▸ **EXERCISE GOAL**: Go through the records below and return each line that has "down" in it.

▸ **RECORDS FOR THE EXERCISE**:
* * *
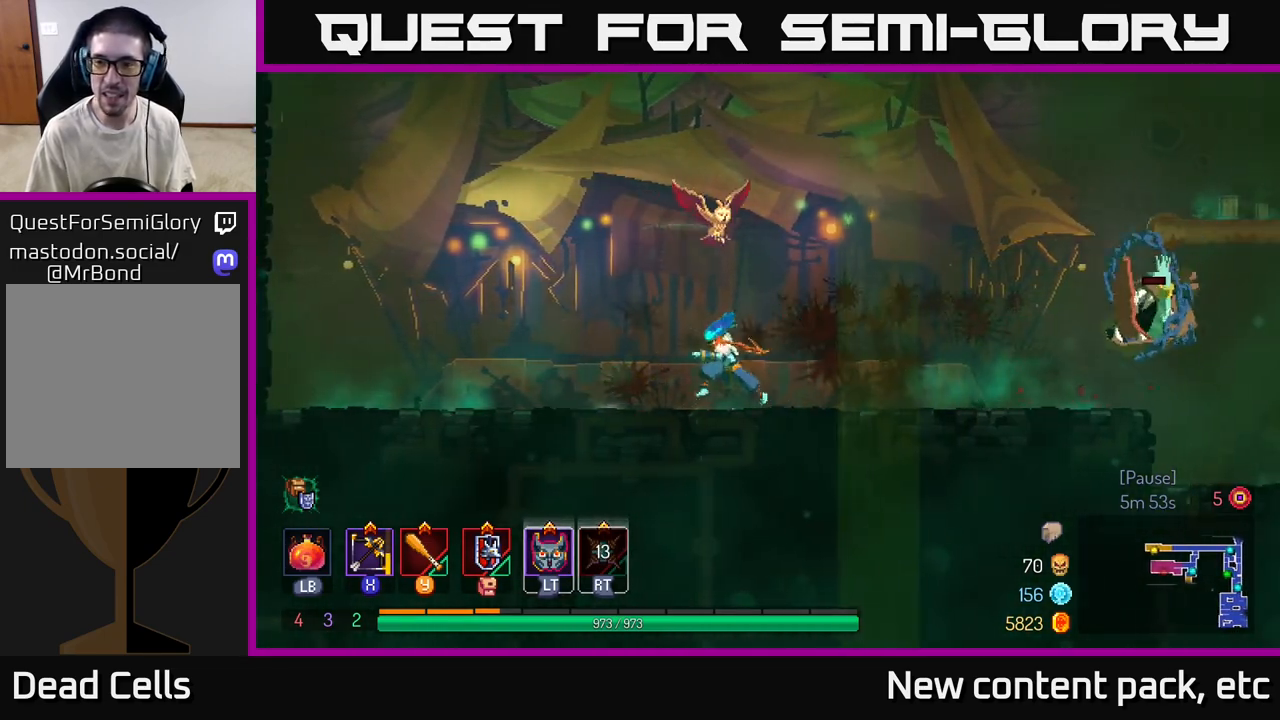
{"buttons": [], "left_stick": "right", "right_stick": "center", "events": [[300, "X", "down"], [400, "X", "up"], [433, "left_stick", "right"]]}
* * *
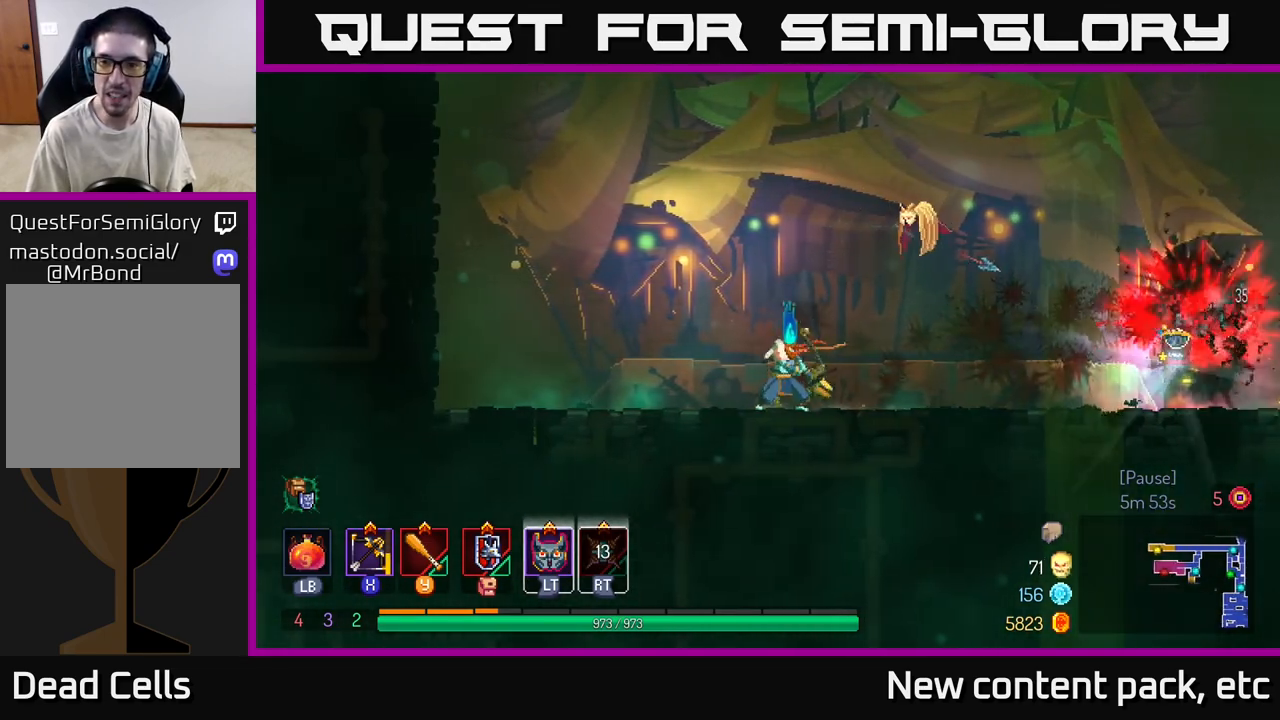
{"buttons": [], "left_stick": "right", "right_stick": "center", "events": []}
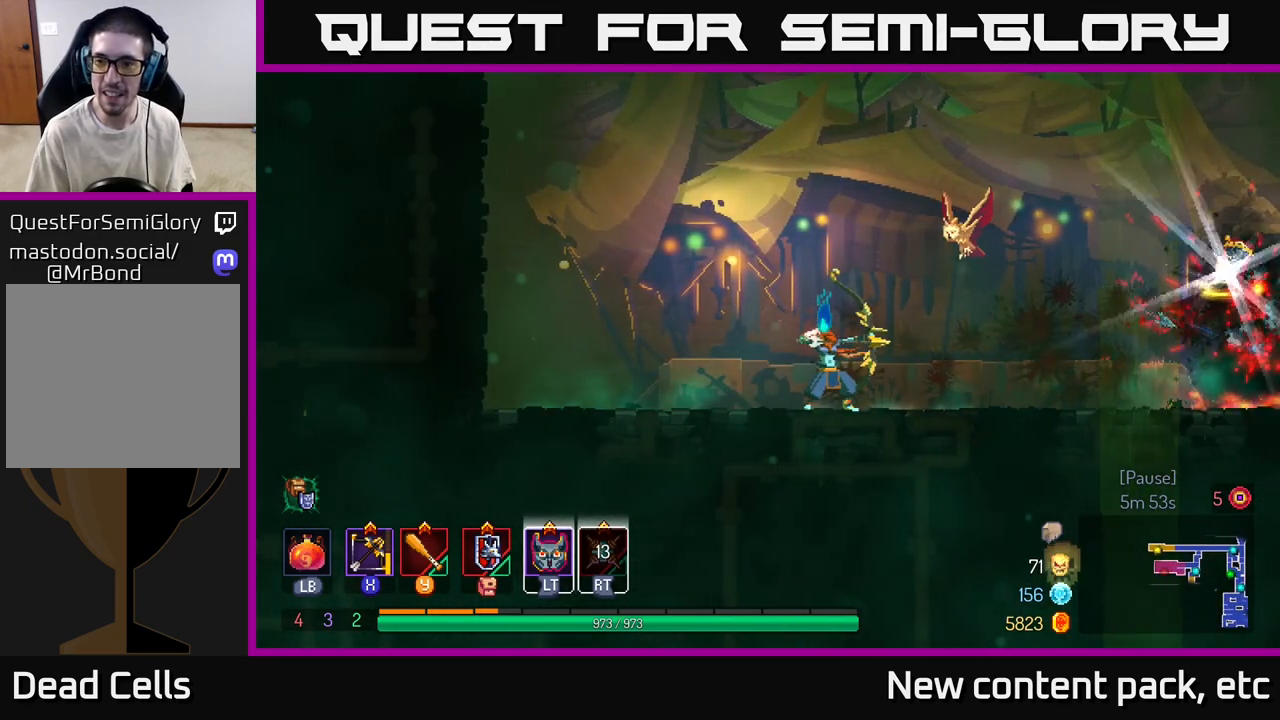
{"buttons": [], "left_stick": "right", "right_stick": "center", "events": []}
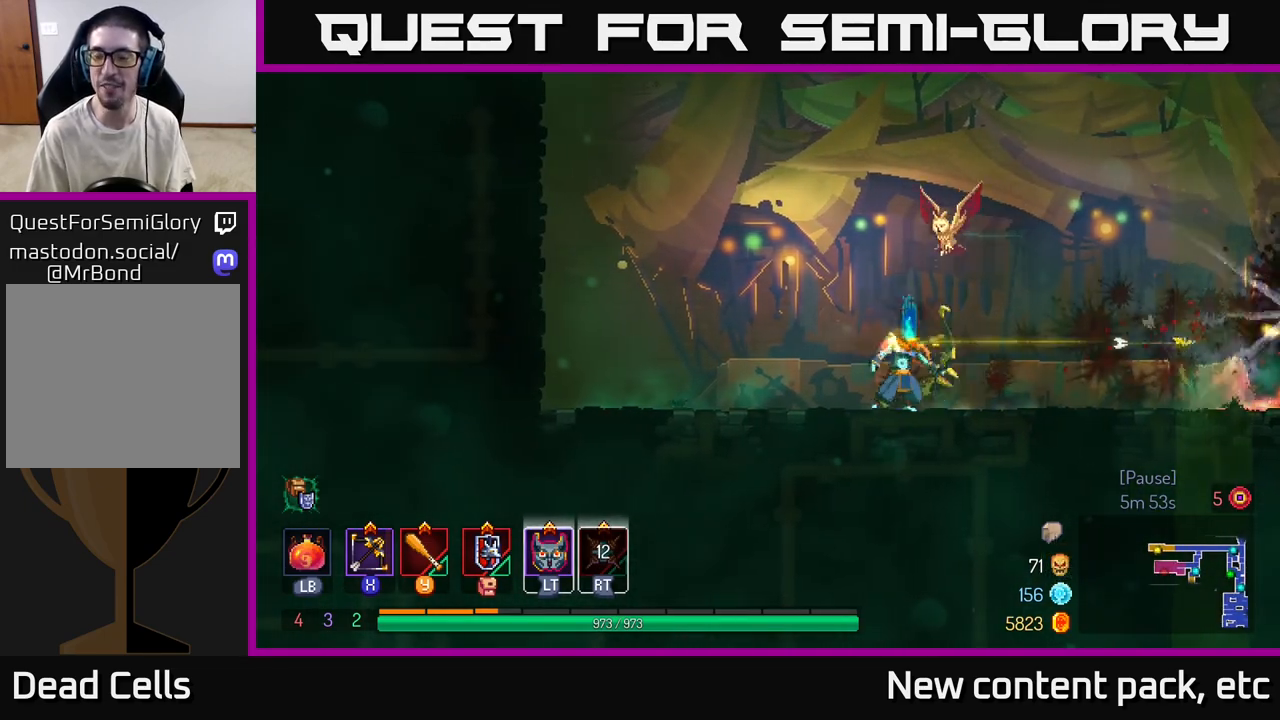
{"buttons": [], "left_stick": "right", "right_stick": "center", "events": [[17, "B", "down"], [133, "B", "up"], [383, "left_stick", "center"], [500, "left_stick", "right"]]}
* * *
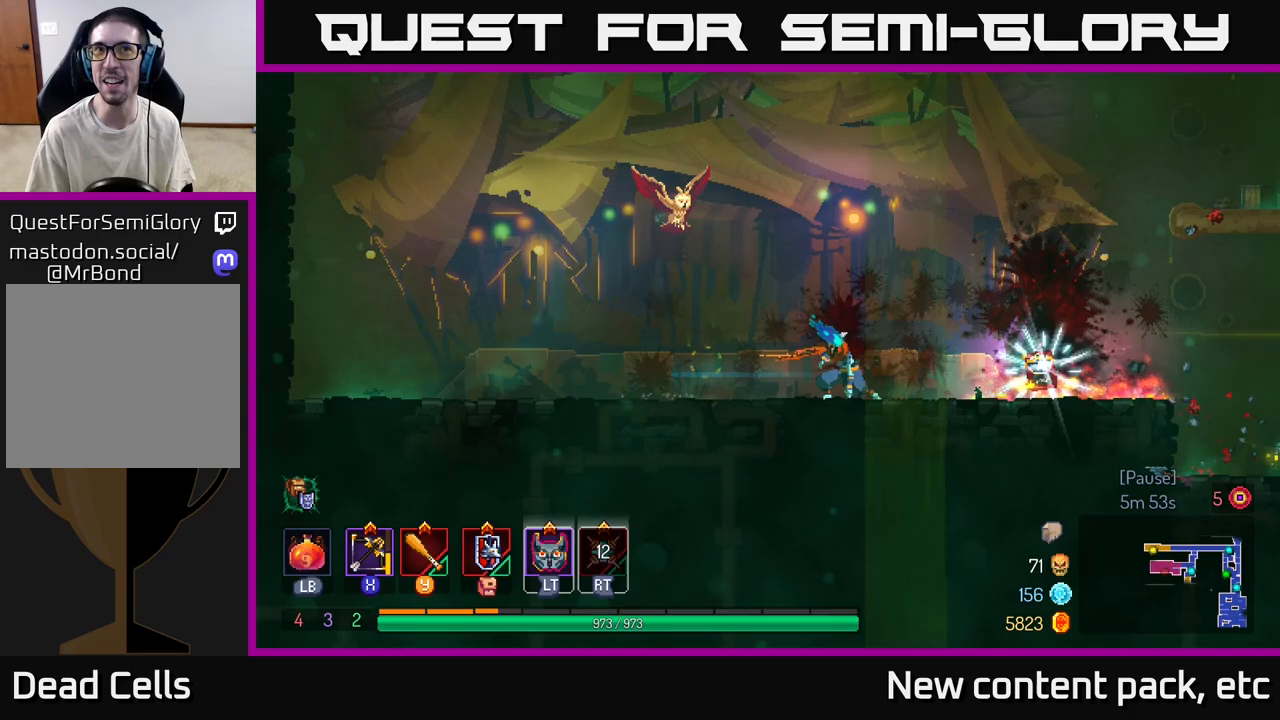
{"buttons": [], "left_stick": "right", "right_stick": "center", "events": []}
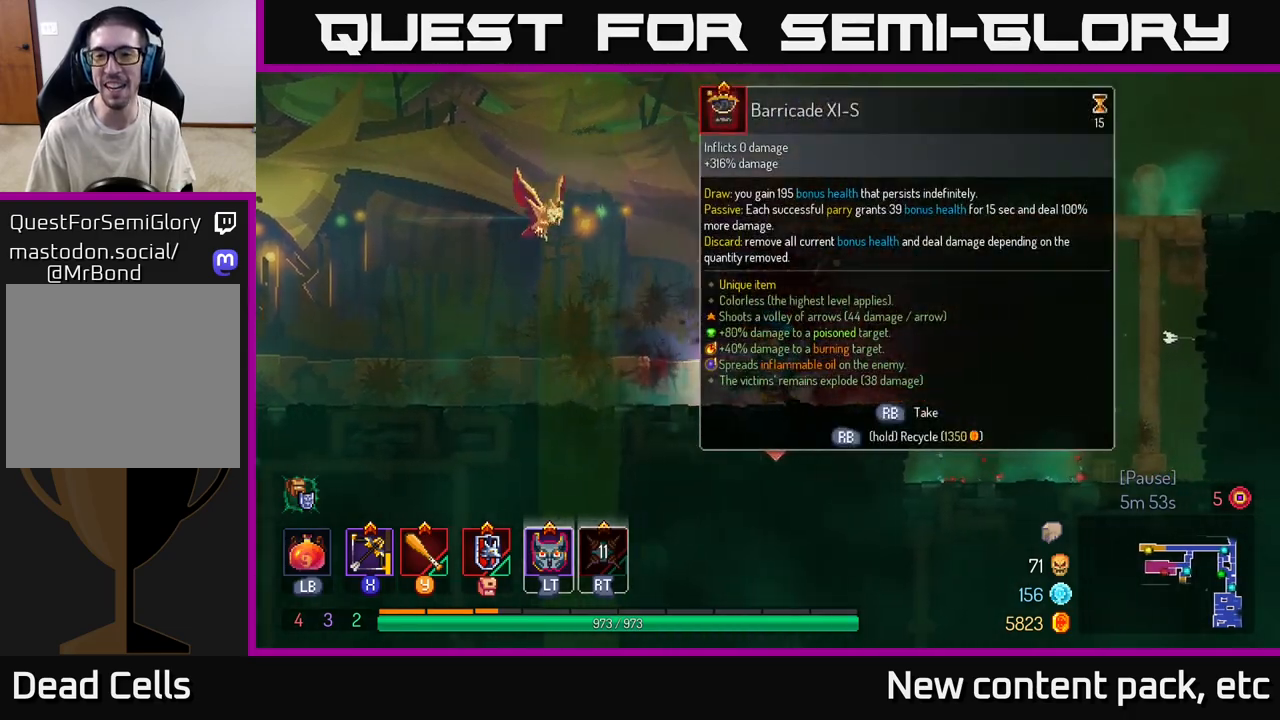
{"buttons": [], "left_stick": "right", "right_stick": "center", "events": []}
* * *
▸ **REPLY**:
{"buttons": [], "left_stick": "right", "right_stick": "center", "events": [[300, "X", "down"], [400, "X", "up"], [433, "left_stick", "right"]]}
{"buttons": [], "left_stick": "right", "right_stick": "center", "events": [[17, "B", "down"], [133, "B", "up"], [383, "left_stick", "center"], [500, "left_stick", "right"]]}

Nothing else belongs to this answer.